BIG data has been the big tech issue of the last year and this trend is set to continue as volumes of transactional data continue to grow.
So what do people mean by big data? The definition is largely subjective and refers to datasets of a size that is beyond the ability of typical database tools to capture, archive, and manage. Sources can include human and machine generated unstructured data such as logfiles, semi-structured such as documents and structured relational data. Rather than being defined in terms of “greater than x terabytes”, as storage and the capacity of database tools increases, so will the definition of what constitutes big data.
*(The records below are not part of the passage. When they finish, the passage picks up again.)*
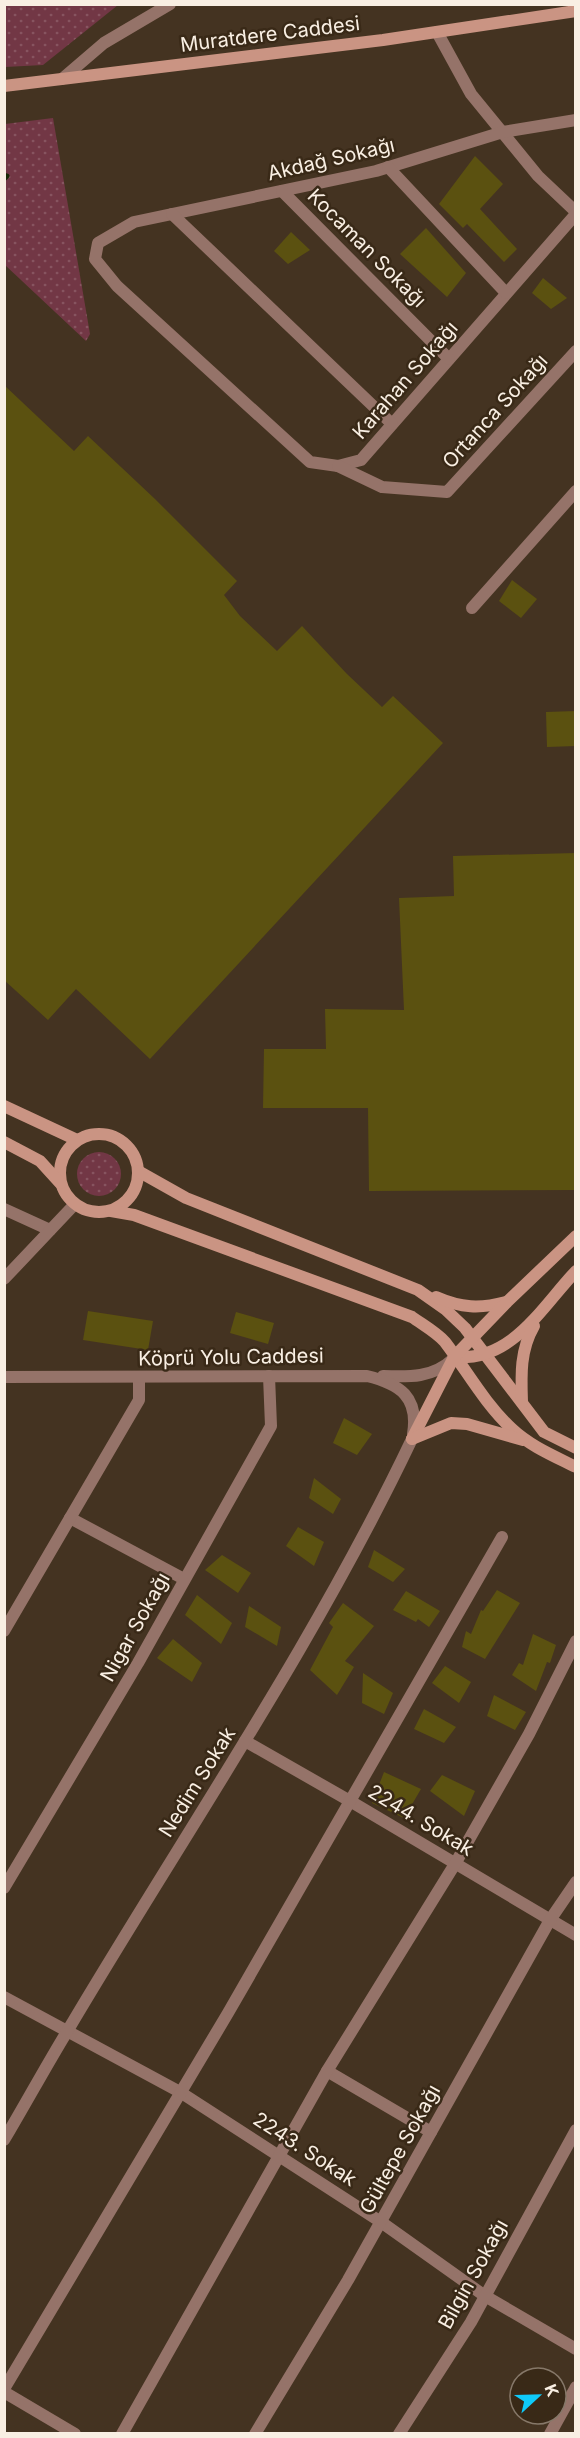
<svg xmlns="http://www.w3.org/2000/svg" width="580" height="2438" font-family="Inter,sans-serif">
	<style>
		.grass { fill: url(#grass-dots) }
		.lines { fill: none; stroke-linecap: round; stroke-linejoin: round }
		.stream { stroke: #182804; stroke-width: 5 }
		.building { fill: #5b5110 }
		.minor { stroke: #957369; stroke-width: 12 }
		.tertiary { stroke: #957369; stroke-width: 12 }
		.secondary { stroke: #ca9483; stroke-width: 12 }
		.labels { text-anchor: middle; stroke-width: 5; stroke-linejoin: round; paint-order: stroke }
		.street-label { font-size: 20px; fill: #f9efe3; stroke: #392917 }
	</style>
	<defs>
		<pattern id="grass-dots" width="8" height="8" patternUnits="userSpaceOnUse" patternTransform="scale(1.5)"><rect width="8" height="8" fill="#723745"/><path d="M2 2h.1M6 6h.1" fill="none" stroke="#875460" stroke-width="1.8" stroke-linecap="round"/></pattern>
	</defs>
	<rect width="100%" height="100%" fill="#443321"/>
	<g class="grass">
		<polygon points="5,4 118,4 118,5 43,65 5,67"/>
		<polygon points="53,118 90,334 86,341 5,265 5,124"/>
		<circle cx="99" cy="1174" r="22"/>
	</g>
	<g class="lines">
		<polyline class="stream" points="4,175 7,176 4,179"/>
	</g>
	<g class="building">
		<polygon points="475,156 503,184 480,209 517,249 504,262 467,224 463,228 439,204"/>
		<polygon points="426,228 466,273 447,297 400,254"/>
		<polygon points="291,232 310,250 288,264 274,251"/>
		<polygon points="543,278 567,298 551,309 532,293"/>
		<polygon points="4,385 74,451 88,436 155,499 237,581 224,595 240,616 277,651 302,626 347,674 382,707 393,696 443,743 150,1059 76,989 48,1020 4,980"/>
		<polygon points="512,580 537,599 521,618 499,601"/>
		<polygon points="576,711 576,746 547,747 546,712"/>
		<polygon points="576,853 576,1190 369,1191 368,1108 263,1108 264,1049 326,1049 325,1009 404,1010 399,898 454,896 453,856"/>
		<polygon points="88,1311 153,1321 148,1350 83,1340"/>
		<polygon points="236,1312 274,1323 268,1344 230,1333"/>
		<polygon points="344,1418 372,1434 357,1455 333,1443"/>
		<polygon points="314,1478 341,1499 333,1514 309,1498"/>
		<polygon points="298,1527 324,1542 314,1566 286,1546"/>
		<polygon points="374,1550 405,1569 393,1582 368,1567"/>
		<polygon points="222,1555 251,1573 238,1593 205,1570"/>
		<polygon points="497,1590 520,1603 485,1659 462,1647 466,1631 471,1634 481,1610 483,1611"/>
		<polygon points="406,1591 440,1611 429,1627 418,1619 416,1622 393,1610"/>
		<polygon points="197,1595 232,1623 221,1644 185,1615"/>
		<polygon points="343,1603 374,1626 345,1661 354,1667 337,1695 310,1670 333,1627 329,1623"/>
		<polygon points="249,1606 281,1627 277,1646 245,1627"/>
		<polygon points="533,1634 556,1645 550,1663 547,1662 536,1691 512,1675 519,1663 523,1665"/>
		<polygon points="173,1639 202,1663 192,1682 157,1658"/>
		<polygon points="445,1666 471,1682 459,1703 432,1683"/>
		<polygon points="363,1673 393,1693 384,1714 362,1703"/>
		<polygon points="494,1695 526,1712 515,1730 487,1716"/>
		<polygon points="424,1709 456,1727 444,1743 414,1729"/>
		<polygon points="384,1772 421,1789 404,1818 372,1803"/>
		<polygon points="442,1775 475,1791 464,1816 430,1791"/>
	</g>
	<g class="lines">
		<g class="minor">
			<polyline points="437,32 471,94 538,176 576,212"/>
			<polyline points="62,79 104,43 170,4"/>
			<polyline points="576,120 503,132 376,171 134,222 98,243 95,259 117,286 310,462 338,466 361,460 576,214"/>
			<polyline points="388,167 506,293"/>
			<polyline points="282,191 449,359"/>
			<polyline points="172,214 392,424"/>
			<polyline points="338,466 382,487 447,492 576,351"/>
			<polyline points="472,608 576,491"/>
			<polyline points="4,1209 50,1230"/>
			<polyline points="70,1518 184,1579"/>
			<polyline points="4,1631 139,1400 139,1377"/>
			<polyline points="245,1741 350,1801 576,1935"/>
			<polyline points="4,1888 138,1663 271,1426 269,1376"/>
			<polyline points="4,1997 180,2092 381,2222 485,2296 576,2349"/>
			<polyline points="327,2071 431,2132"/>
			<path d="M4,2140C26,2103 46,2066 68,2030C184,1834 314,1645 412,1439"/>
			<polyline points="4,2389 228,2013 502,1537"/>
			<polyline points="4,2392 75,2434"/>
			<polyline points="122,2434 327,2071 455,1864 529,1734 576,1641"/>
			<polyline points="255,2434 348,2280 550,1920 576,1882"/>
			<polyline points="399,2434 471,2322 576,2130"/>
			<polyline points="550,2434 576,2387"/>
		</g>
		<g class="tertiary">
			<polyline points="4,1279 74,1205"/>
			<path d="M383,1376C409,1377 433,1378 453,1359"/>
			<path d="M4,1377L367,1376C400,1384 419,1397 413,1434"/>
		</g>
		<g class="secondary">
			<polyline points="4,86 383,40 576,11"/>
			<polyline points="4,1106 77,1140"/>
			<circle cx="99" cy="1173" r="39"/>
			<polyline points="4,1142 40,1161 60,1183"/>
			<polyline points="138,1171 186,1198 418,1290 445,1309 465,1328 544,1432 576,1448"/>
			<path d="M111,1211L134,1215L412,1317C423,1325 436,1332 445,1342C467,1371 485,1404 512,1429C530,1446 554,1456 576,1467"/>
			<path d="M436,1297C461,1308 480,1309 506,1302"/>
			<path d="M454,1357C512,1362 541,1308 576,1271"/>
			<path d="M522,1402C521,1375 520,1350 534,1326"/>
			<polyline points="412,1439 454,1357 507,1302 576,1236"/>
			<polyline points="412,1439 451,1423 467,1424 523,1440"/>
		</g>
	</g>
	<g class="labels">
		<g class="street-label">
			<text transform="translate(270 34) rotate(-7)" y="7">Muratdere Caddesi</text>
			<text transform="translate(331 159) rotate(-13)" y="7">Akdağ Sokağı</text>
			<text transform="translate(367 248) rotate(45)" y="7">Kocaman Sokağı</text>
			<text transform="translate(405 380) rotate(-49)" y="7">Karahan Sokağı</text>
			<text transform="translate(495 411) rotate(-48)" y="7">Ortanca Sokağı</text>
			<text transform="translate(231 1357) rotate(-1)" y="7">Köprü Yolu Caddesi</text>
			<text transform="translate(135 1627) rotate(-61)" y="7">Nigar Sokağı</text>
			<text transform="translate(197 1782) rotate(-58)" y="7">Nedim Sokak</text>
			<text transform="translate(421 1820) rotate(31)" y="7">2244. Sokak</text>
			<text transform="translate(305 2149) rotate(33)" y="7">2243. Sokak</text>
			<text transform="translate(400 2149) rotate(-61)" y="7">Gültepe Sokağı</text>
			<text transform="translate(473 2274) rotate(-61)" y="7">Bilgin Sokağı</text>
		</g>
	</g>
	<rect width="580" height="2438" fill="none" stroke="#f9efe3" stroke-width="12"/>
	<g transform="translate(538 2396) rotate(68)"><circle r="28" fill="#392917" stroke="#867869" stroke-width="1.5"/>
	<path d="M0-4.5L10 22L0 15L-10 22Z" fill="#0fcafa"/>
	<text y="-9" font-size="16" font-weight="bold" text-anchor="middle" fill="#f9efe3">K</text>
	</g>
</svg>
Information is now growing at a faster rate than our electronic systems improve (Moore’s Law states that that the number of transistors that can be placed inexpensively on an integrated circuit can be expected to double approximately every two years). According to IDC estimates, the average enterprise will need to manage 50 times more information by 2020 while increasing IT staff by only 1.5 per cent – a challenge that businesses will have to respond to in an efficient manner.
BIG DATA AND FINANCE
In the financial sector, the stipulations of ever mounting layers of regulation – such as the Markets in Financial Instruments Directive review (Mifid II) – as well as increased volumes of data are driving the requirements for exponentially increasing data storage and analysis. “On some days in 2011, data volumes were almost double that of the previous day,” says Simon Garland, chief strategist at Kx Solutions. “In addition, events such as the flash crash have brought wild, short-term increases in data volumes to the forefront of concerns, while problems in the Eurozone have resulted in market instability and therefore increased volatility.”
ABOVE AND BEYOND
Beyond simply achieving regulatory compliance for transactional reporting and best execution, companies should also be focusing on making big data analytics work for their business. Through data intelligence mining and analytics, behavioural modeling and inference-based decisions, big data can be used to provide a competitive advantage.
In the finance sector, financial risk modeling, near real-time financial analysis and cyber security and threat analysis can all be given the edge with the aid of big data sets and powerful analytics. “With big data, none of it can be discarded,” says Garland. “All of it must be analysed, tick by tick. The institution that does that will spot market opportunities which someone just working with aggregated data could miss.”